Recently upgraded to 50Mbs PPoe fiber service and decided to redo the Network. After reading multiple reviews and doing some research, I purchased the EdgeRouter Lite and a Netgear GSSS116E 16 port click switch (awesome product). I am a technical tinkerer and have minimal “real” networking experience. It took me an evening of playing around to get the Router working. I had to figure out how to set a static IP to access the router to work the configuration through the GUI. This is not a big deal, you just have to know how to do it. There were a couple helpful posts on line that I found through a Google search. The software that came with the Router did not have the latest wizards so I down loaded the latest firmware. THIS IS A MUST. With the latest wizard, it was pretty straight forward to setup a SOHO application with a PPoe connection to the ISP. I have been running for over a month now and the system has been 100% rock solid. Fast, and reliable. I have not rebooted a single time and have an amazing amount of data available to me through the GUI. I have a combination of static and DHCP connections that are very easy to setup. I have not touched any of the more advanced features such as VLAN, VPN, etc. but it it is nice to know it is there if I need it. All in all a great product that I would recommend if you are tired of dealing with router re-boots.
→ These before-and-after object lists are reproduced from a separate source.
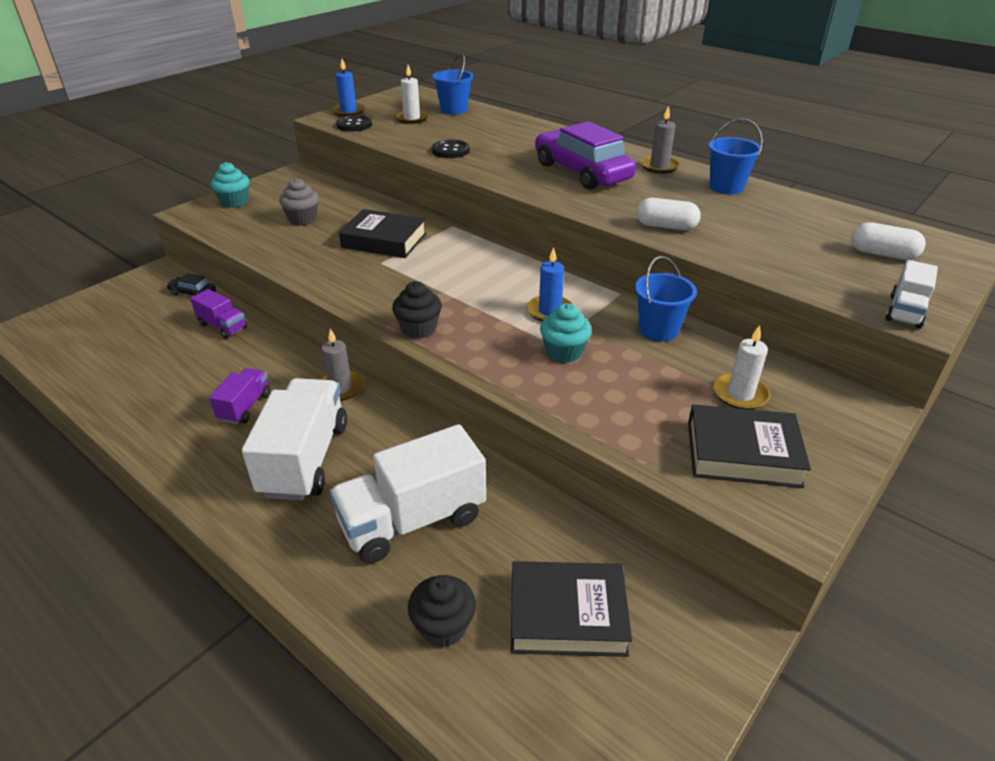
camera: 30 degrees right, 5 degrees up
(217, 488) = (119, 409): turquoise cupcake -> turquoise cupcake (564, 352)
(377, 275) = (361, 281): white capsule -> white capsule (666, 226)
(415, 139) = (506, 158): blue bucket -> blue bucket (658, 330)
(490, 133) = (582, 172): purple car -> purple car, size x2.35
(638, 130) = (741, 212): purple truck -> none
Greetings – I have one of these routers and it worked for a while until I did an update. After the update, it quit working and I tried to do a hard reset with a paperclip inserted in the reset hole and nothing happens – still not able to connect to the router. Being that it only has 3 ports, I tried to hook up an 8 port Netgear switch to give additional ports. I would like to get the router operational again and get the Netgear switch to work. Is the router toast and I have to get a new one? Thanks
I’d contact Ubiquiti tech support and see if they can help you. Mine has been working fine through a number of updates for over a year.
One way one can do many things without using CLI is to export the config and extract it. Then one can edit the config with an editor using copy and paste. There are may configs floating around on the internet. After carefully making changes you re-zip it and load the new config to the router. Originally I used the graphical interface to set it up, export the config, and then modified it to my needs. This is an easy way to get IPV6 working. CLI is still handy to do one liner things.